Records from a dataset
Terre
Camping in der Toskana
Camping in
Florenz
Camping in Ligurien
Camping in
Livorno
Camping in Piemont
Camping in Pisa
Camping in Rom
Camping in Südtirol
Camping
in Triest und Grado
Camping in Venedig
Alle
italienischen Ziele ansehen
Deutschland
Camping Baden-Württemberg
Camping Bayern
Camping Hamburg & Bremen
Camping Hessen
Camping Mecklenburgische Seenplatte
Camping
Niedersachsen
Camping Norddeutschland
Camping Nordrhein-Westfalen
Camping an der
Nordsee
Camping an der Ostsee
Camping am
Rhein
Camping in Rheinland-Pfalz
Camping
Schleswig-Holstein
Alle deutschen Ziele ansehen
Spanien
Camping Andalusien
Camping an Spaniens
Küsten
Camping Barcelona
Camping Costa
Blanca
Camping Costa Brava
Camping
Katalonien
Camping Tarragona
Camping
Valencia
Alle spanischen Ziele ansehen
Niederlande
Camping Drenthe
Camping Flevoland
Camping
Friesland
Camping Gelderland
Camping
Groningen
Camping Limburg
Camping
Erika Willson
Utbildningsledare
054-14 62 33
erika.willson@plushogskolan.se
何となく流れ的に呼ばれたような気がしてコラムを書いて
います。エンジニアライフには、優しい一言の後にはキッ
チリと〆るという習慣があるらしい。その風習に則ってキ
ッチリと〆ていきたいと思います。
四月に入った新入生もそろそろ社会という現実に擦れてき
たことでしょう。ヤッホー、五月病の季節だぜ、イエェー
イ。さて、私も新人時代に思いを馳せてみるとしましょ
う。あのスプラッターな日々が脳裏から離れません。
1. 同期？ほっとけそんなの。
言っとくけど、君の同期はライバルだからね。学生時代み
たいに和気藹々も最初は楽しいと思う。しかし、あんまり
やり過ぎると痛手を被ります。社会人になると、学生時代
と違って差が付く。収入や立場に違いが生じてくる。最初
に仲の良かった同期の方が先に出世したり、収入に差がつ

ACTIVITY
Edit these records by replacing "Bayern" with "Franken", leaving everything else unchanged.

WRITTEN ANSWER
Terre
Camping in der Toskana
Camping in
Florenz
Camping in Ligurien
Camping in
Livorno
Camping in Piemont
Camping in Pisa
Camping in Rom
Camping in Südtirol
Camping
in Triest und Grado
Camping in Venedig
Alle
italienischen Ziele ansehen
Deutschland
Camping Baden-Württemberg
Camping Franken
Camping Hamburg & Bremen
Camping Hessen
Camping Mecklenburgische Seenplatte
Camping
Niedersachsen
Camping Norddeutschland
Camping Nordrhein-Westfalen
Camping an der
Nordsee
Camping an der Ostsee
Camping am
Rhein
Camping in Rheinland-Pfalz
Camping
Schleswig-Holstein
Alle deutschen Ziele ansehen
Spanien
Camping Andalusien
Camping an Spaniens
Küsten
Camping Barcelona
Camping Costa
Blanca
Camping Costa Brava
Camping
Katalonien
Camping Tarragona
Camping
Valencia
Alle spanischen Ziele ansehen
Niederlande
Camping Drenthe
Camping Flevoland
Camping
Friesland
Camping Gelderland
Camping
Groningen
Camping Limburg
Camping
Erika Willson
Utbildningsledare
054-14 62 33
erika.willson@plushogskolan.se
何となく流れ的に呼ばれたような気がしてコラムを書いて
います。エンジニアライフには、優しい一言の後にはキッ
チリと〆るという習慣があるらしい。その風習に則ってキ
ッチリと〆ていきたいと思います。
四月に入った新入生もそろそろ社会という現実に擦れてき
たことでしょう。ヤッホー、五月病の季節だぜ、イエェー
イ。さて、私も新人時代に思いを馳せてみるとしましょ
う。あのスプラッターな日々が脳裏から離れません。
1. 同期？ほっとけそんなの。
言っとくけど、君の同期はライバルだからね。学生時代み
たいに和気藹々も最初は楽しいと思う。しかし、あんまり
やり過ぎると痛手を被ります。社会人になると、学生時代
と違って差が付く。収入や立場に違いが生じてくる。最初
に仲の良かった同期の方が先に出世したり、収入に差がつ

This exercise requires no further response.